Annoncée mi-juillet, la mesure est entrée en vigueur lundi 1er août : la redevance Llibret A passe de 1 % à 2 %, un niveau jamais vu depuis 10 ans. Ce doublement fait suite à ce qui s’était déjà fait en début d’année, conséquence directe de l’inflation galopante de ces derniers mois.
Cette hausse devrait se poursuivre l’année prochaine, a déjà prévenu le gouverneur de la Banque de France François Villeroy de Galhau, alors que l’inflation continue d’augmenter et les taux de référence. Ce qui donne une place encore plus centrale aux produits d’épargne les plus connus de France.
55 millions de livrets
C’est le nombre de Français qui disposent d’un Livret A. Un indice de tension proche de 81 %, qui confirme la place prépondérante occupée par ce produit – limité à 22 950 euros pour les particuliers – dans les options d’épargne des Français.
Ce chiffre est également bien supérieur aux autres solutions d’investissement vers lesquelles les Français se tournent traditionnellement. L’assurance-vie, deuxième placement financier le plus répandu en France, n’était détenue que par 40,5% des ménages en 2021, selon le Cercle de l’Epargne.
La plaquette du développement durable et solidaire (LDDS) est un pas en arrière. Ce « petit frère » du livre A, également réglementé et bénéficiant du même tarif, est cependant moins populaire : seuls 35,9 % des foyers en possédaient un en 2021.
324 000 millions d’euros
C’est l’encours du Livret A à fin 2021. Un montant qui s’élève à 343,1 milliards d’euros si l’on inclut les personnes morales, et qui a encore augmenté de 16,5 milliards depuis le début de l’année 2022.
Depuis 2008, le solde du livret A a plus que doublé, ce qui fait qu’il représente désormais près de 40 % du solde total des produits d’épargne réglementée.
En 2021, ce montant a dépassé celui du Plan d’épargne logement (PEL), estimé à 291 300 millions d’euros, et celui du LDDS, qui s’élève à 125 900 millions d’euros, a récemment indiqué la Banque de France dans son épargne annuelle réglementée. rapport Ces trois produits ont capté 89 % de l’encours d’épargne réglementée l’an dernier.
24 000 millions d’euros
C’est le solde net du Livre A en 2021 qui a donc gonflé l’encours total. Dans le détail, les Français ont versé 225 milliards d’euros sur leurs comptes d’épargne, et retiré 201 milliards d’euros. Ces mouvements, tant au niveau des retraits que des dépôts, ont été plus importants qu’en 2020, et bien supérieurs aux flux moyens observés depuis 2009.
Pour François Villeroy de Galhau, qui s’est exprimé sur le sujet il y a deux semaines lors de la présentation annuelle du rapport sur l’épargne réglementée, ces mouvements seraient liés aux “perturbations post-Covid” ainsi qu’à la reprise économique, qui ont conduit à plus décisions des ménages.
5 800 euros
C’est l’encours moyen d’un livre A fin 2021, soit 300 euros de plus en un an. Un niveau bien en deçà du plafond de 22 950 euros, mais qui cache une grande concentration : à peine 14 % des livrets d’épargne ont un encours supérieur à 19 125 euros. Et ils représentent à eux seuls près de 55% du montant total des comptes d’épargne, de la même manière, durant la période de la crise sanitaire, le mouvement de “surépargne” s’est logiquement concentré sur les ménages les plus aisés.
10 400 millions d’euros de prêts
C’est le montant, en euros, des prêts signés par la Caisse des dépôts et consignations (CDC) pour la construction de logements sociaux à fin 2021. Un chiffre de plus de 6 % en un an, qui a permis de construire 85 300 nouveaux logements sociaux et réforme 81 600 à la fin de l’année dernière.
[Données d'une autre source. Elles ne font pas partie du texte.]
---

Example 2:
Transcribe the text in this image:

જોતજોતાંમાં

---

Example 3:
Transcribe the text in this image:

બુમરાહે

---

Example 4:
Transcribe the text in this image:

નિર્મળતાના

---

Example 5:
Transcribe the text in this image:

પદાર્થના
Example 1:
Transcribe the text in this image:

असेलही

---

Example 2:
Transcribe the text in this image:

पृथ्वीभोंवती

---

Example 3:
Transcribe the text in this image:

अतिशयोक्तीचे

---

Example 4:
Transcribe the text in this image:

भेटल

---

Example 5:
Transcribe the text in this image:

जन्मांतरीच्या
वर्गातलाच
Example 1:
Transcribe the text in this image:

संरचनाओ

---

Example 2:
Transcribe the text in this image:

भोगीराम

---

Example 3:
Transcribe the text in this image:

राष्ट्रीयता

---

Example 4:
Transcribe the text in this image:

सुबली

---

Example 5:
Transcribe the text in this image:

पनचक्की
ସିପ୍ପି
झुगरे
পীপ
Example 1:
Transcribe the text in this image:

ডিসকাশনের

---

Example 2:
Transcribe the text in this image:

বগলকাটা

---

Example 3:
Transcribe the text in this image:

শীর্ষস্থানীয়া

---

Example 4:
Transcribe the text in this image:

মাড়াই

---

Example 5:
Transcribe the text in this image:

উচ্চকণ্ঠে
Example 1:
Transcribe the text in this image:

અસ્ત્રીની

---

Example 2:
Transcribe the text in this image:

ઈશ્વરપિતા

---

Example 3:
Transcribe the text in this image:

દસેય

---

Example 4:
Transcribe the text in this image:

L’enjeu est étroitement lié à la rémunération et au recouvrement de Llibret A, puisque le fonds d’épargne de la CDC (qui centralise 60 % de l’épargne réglementée, soit près de 300 000 millions d’euros) sert à refinancer ces prêts.
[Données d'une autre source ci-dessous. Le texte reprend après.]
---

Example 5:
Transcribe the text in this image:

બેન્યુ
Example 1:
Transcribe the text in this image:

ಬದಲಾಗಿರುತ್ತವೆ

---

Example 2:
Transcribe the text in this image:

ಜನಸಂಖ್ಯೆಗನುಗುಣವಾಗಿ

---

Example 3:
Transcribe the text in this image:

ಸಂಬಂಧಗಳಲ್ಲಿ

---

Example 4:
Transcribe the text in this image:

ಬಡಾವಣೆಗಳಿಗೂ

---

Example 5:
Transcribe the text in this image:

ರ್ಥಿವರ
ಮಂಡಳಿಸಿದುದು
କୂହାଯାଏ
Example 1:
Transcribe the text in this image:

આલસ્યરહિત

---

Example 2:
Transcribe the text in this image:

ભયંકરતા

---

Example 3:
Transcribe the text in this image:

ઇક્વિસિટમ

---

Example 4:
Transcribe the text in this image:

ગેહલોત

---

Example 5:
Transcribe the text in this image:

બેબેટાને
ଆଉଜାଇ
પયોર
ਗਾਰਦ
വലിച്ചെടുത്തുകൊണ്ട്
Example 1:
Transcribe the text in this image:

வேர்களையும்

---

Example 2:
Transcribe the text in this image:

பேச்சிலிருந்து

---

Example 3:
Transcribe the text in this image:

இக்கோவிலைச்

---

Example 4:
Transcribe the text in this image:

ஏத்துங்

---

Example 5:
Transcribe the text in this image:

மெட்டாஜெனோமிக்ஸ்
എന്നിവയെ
Pour autant, l’augmentation du rendement du livre A inquiète les propriétaires sociaux. Mi-juillet, le Syndicat du logement social a mis en garde contre l’augmentation du poids de la dette. « Il y a un an, le taux sur le livre A était de 0,5 %. Ce quadruplement du taux augmente la charge d’endettement du secteur de plus de 2,1 milliards d’euros en une année entière, soit 10% du montant total des loyers ».